History Of Indian Spices
The history of spices in India dates back thousands of years. Herbs and spices have been used by Indian tribes for almost as long as the “human civilization of spices. The Rig Veda (about 6000 BC) and Yajurveda, Samaveda, and Atharveda provide the first written record of spices in India. During the Vedic period, information was mostly passed down orally from generation to generation via hymns. Several spices are mentioned in the Rig Veda, and the Yajur Veda also makes mention of black pepper.
In 1498, Vasco da Gama voyaged to India via the southernmost tip of Africa, driven by a desire to plot a direct route to a land where spices were plentiful and cheap. His arrival on India’s Malabar Coast, the centre of the spice trade, marked the start of direct trading between Europe and South East Asia.
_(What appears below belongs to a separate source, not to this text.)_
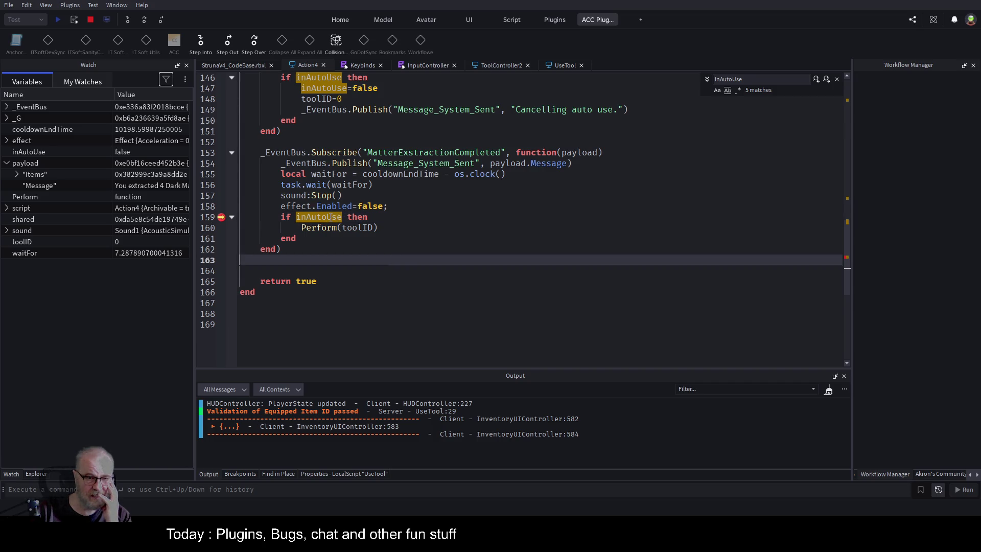
pyautogui.scroll(4, 395, 195)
Conquering tribes ranging from the Assyrians and Babylonians to the Arabians, Romans, Egyptians, Chinese, British, and Portuguese invaded India with the same purpose: to profit from the vast natural resources and origin of spices.
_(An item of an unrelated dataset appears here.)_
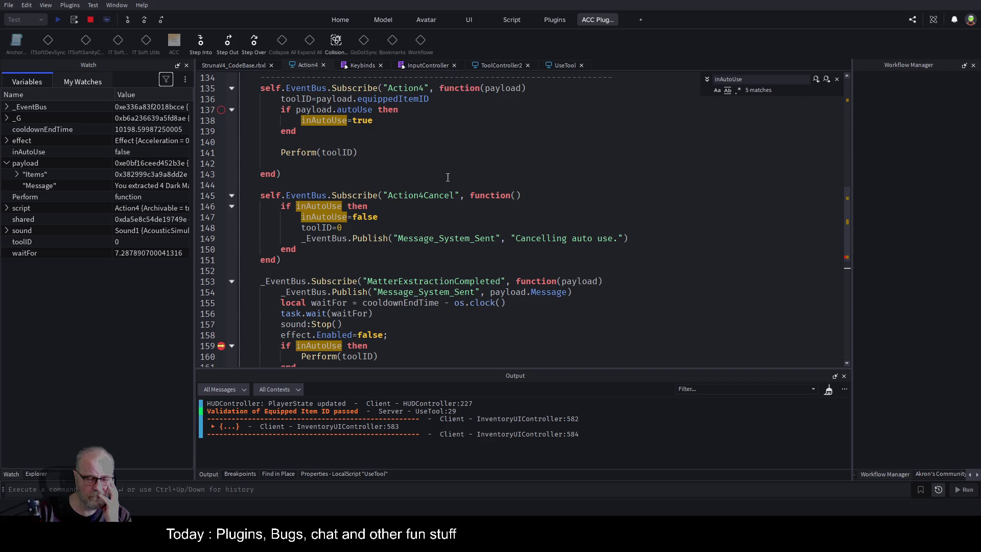
pyautogui.click(836, 79)
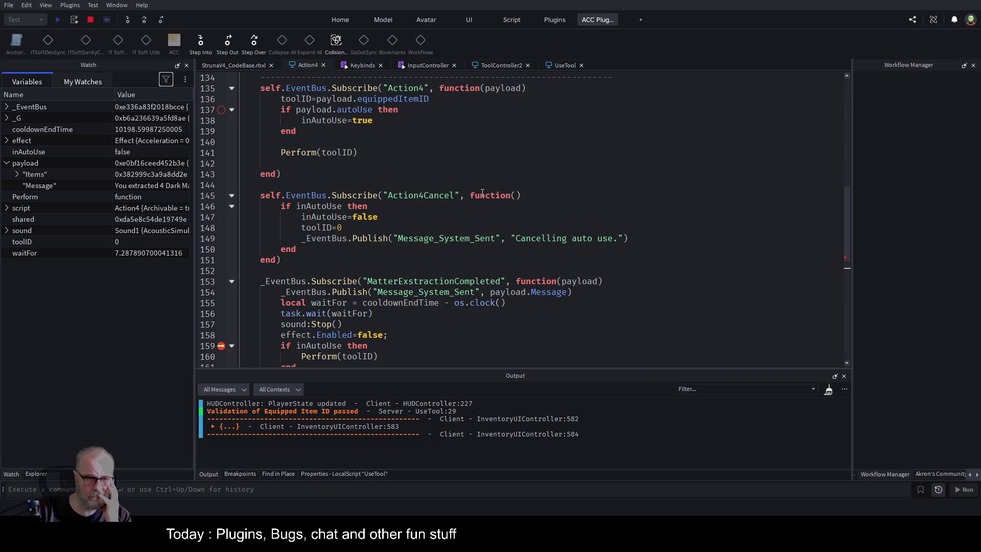
pyautogui.scroll(1, 482, 193)
pyautogui.click(515, 65)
When we talk about spices India is the country which we remember first. Regional spices have been utilized in India for millennia, both in cuisine and in traditions like Ayurvedic healing. This age-old technique, the world’s oldest type of medicine, is being practised today in many parts of the Indian subcontinent. Spices are utilized when herbs are burned, pastes are applied, or smells are employed to improve, change, or otherwise impact a patient receiving Ayurvedic treatment.
Read More: Essential Indian Spices
Why Are Spices Only Grown In India?
India is a country which usually grows a variety of spices and export all over the world and it is largely based on her physical attributes. The environment is perfect for growing spices – high humidity and a range of climatic conditions produce ideal conditions for cultivating a wide variety of spice crops. Turmeric, cinnamon, black pepper, clove, coriander and red chilli, to name just a few. Many of these are native to the subcontinent, but others have arrived from elsewhere in the world.
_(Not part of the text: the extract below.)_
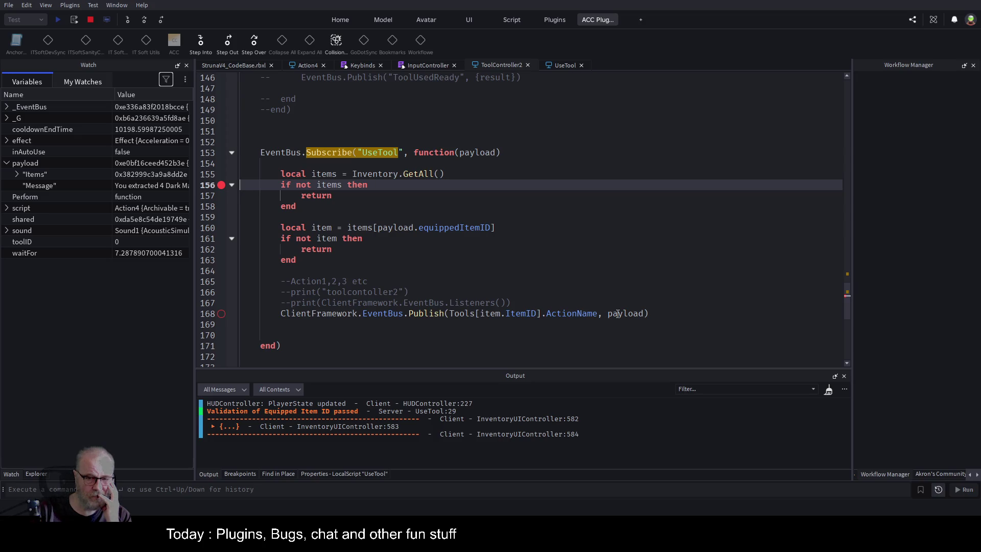
pyautogui.click(222, 313)
pyautogui.click(240, 64)
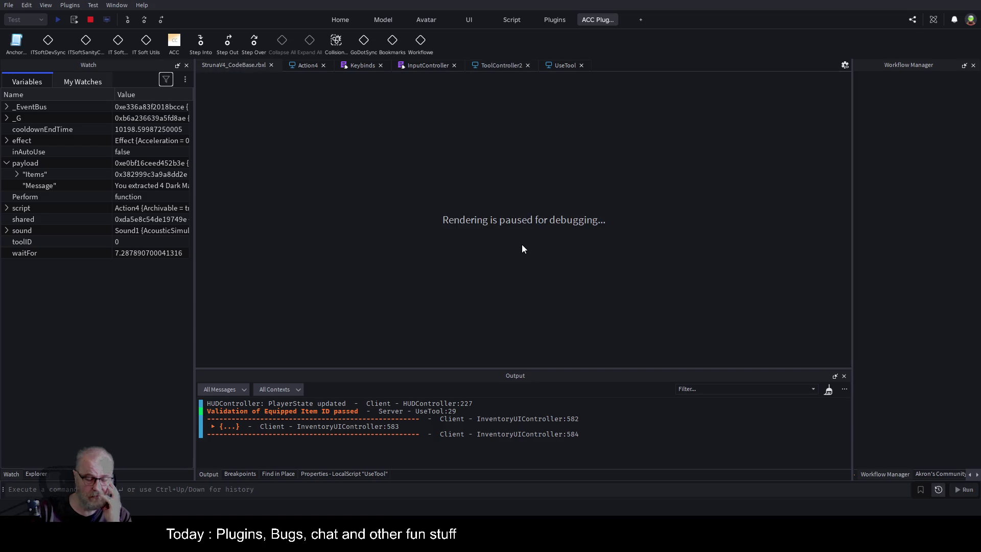
# Resume the paused game with F5, then press RightControl to hit UseTool line 25.
pyautogui.press('F5')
Spices such as ginger, turmeric, and fenugreek have been used for medicinal purposes for thousands of years, even earning mention in ancient Vedic scriptures. Ginger prevents dyspepsia; turmeric is deemed to cure stomach ulcers; pepper acts as an antihistamine. Spices have also traditionally been used in food preservation – it has long been known that spice slows down the growth of bacteria. Some spices such as cloves, fennels and cardamom are used as mouth refreshing agents, often dished out in restaurants after a meal to aid digestion and prevent heartburn.
These species are used to flavour much Indian food which is luxurious and daily staples. These spices steadily made their way throughout the continent as travellers travelled through the area. Where invaders and rulers have long sought India’s golden mine of spices, from Genghis Khan of the Mongol Empire to the many rulers of the British Empire. Because of this increased interest in Indian spices, India eventually became the global hub for what became known as the Spice Trade. The globe couldn’t get enough of India’s tastes, from cumin to coriander, saffron to sage, black pepper to black mustard seeds.